▶ The task: Rename "rok" to "r." wherever it occurs in the text of all the records, and reproduce that text with no other changes. Leave the pictures out of the answer.

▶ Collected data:
--------------------------------

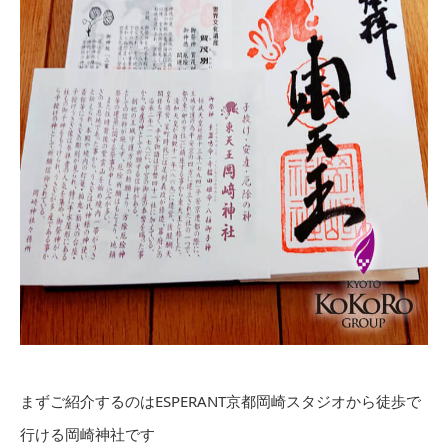
まずご紹介するのはESPERANT京都岡崎スタジオから徒歩で
行ける岡崎神社です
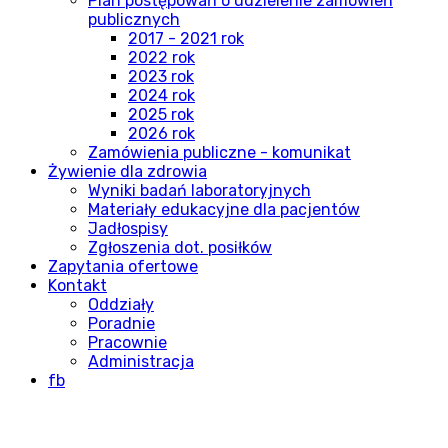
Plan postępowań o udzielenie zamówień
publicznych
2017 - 2021 rok
2022 rok
2023 rok
2024 rok
2025 rok
2026 rok
Zamówienia publiczne - komunikat
Żywienie dla zdrowia
Wyniki badań laboratoryjnych
Materiały edukacyjne dla pacjentów
Jadłospisy
Zgłoszenia dot. posiłków
Zapytania ofertowe
Kontakt
Oddziały
Poradnie
Pracownie
Administracja
fb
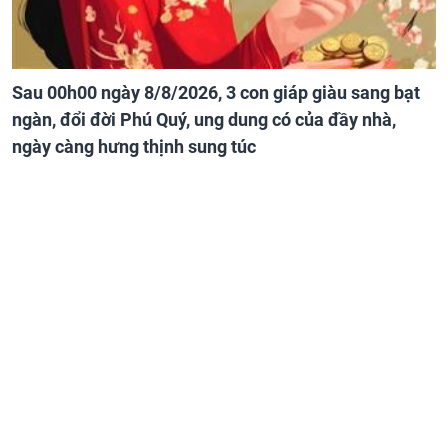
Sau 00h00 ngày 8/8/2026, 3 con giáp giàu sang bạt
ngàn, đổi đời Phú Quý, ung dung có của đầy nhà,
ngày càng hưng thịnh sung túc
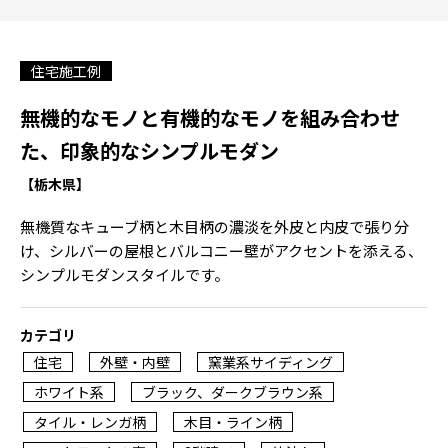
住宅施工例
無機的なモノと有機的なモノを組み合わせ
た、印象的なシンプルモダン
【栃木県】
無機質なキューブ柄と木目柄の濃淡を外皮と内皮で張り分
け、シルバーの屋根とバルコニー壁がアクセントを添える、
シンプルモダンスタイルです。
カテゴリ
住宅
外壁・内壁
窯業系サイディング
ホワイト系
ブラック、ダークブラウン系
タイル・レンガ柄
木目・ライン柄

--------------------------------

▶ Solution to the exercise:
まずご紹介するのはESPERANT京都岡崎スタジオから徒歩で
行ける岡崎神社です
Plan postępowań o udzielenie zamówień
publicznych
2017 - 2021 r.
2022 r.
2023 r.
2024 r.
2025 r.
2026 r.
Zamówienia publiczne - komunikat
Żywienie dla zdrowia
Wyniki badań laboratoryjnych
Materiały edukacyjne dla pacjentów
Jadłospisy
Zgłoszenia dot. posiłków
Zapytania ofertowe
Kontakt
Oddziały
Poradnie
Pracownie
Administracja
fb
Sau 00h00 ngày 8/8/2026, 3 con giáp giàu sang bạt
ngàn, đổi đời Phú Quý, ung dung có của đầy nhà,
ngày càng hưng thịnh sung túc
住宅施工例
無機的なモノと有機的なモノを組み合わせ
た、印象的なシンプルモダン
【栃木県】
無機質なキューブ柄と木目柄の濃淡を外皮と内皮で張り分
け、シルバーの屋根とバルコニー壁がアクセントを添える、
シンプルモダンスタイルです。
カテゴリ
住宅
外壁・内壁
窯業系サイディング
ホワイト系
ブラック、ダークブラウン系
タイル・レンガ柄
木目・ライン柄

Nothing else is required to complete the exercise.